* The problem *
Locate the line that contains "Construction’s ability to deliv". Copy it and every following line through the end of the records, exactly, and include nothing else.
Start of Records
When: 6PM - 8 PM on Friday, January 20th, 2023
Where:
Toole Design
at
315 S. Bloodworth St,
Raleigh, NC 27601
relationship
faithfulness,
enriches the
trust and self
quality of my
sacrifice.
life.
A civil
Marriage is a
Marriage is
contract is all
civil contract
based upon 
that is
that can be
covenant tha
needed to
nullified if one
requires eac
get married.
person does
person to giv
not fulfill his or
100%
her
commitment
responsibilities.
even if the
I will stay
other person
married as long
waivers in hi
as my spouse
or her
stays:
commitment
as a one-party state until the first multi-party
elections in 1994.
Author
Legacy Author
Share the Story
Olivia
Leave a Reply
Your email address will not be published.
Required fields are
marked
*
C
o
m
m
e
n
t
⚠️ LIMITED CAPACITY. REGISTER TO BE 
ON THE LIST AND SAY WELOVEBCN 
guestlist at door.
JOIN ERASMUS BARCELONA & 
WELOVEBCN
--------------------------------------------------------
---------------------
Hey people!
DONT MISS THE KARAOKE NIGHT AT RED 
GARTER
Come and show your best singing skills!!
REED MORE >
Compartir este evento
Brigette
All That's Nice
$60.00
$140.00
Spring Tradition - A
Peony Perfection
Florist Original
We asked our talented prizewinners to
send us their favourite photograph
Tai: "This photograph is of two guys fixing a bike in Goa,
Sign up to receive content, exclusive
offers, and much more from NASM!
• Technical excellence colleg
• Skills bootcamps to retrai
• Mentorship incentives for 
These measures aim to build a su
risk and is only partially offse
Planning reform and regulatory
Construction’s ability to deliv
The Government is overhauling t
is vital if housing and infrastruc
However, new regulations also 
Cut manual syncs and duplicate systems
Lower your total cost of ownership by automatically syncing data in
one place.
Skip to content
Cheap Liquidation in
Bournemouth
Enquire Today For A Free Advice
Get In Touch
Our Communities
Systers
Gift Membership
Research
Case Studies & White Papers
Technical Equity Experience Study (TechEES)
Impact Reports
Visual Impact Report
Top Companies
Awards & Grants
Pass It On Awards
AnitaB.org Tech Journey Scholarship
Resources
End of Records
* Task response *
Construction’s ability to deliv
The Government is overhauling t
is vital if housing and infrastruc
However, new regulations also 
Cut manual syncs and duplicate systems
Lower your total cost of ownership by automatically syncing data in
one place.
Skip to content
Cheap Liquidation in
Bournemouth
Enquire Today For A Free Advice
Get In Touch
Our Communities
Systers
Gift Membership
Research
Case Studies & White Papers
Technical Equity Experience Study (TechEES)
Impact Reports
Visual Impact Report
Top Companies
Awards & Grants
Pass It On Awards
AnitaB.org Tech Journey Scholarship
Resources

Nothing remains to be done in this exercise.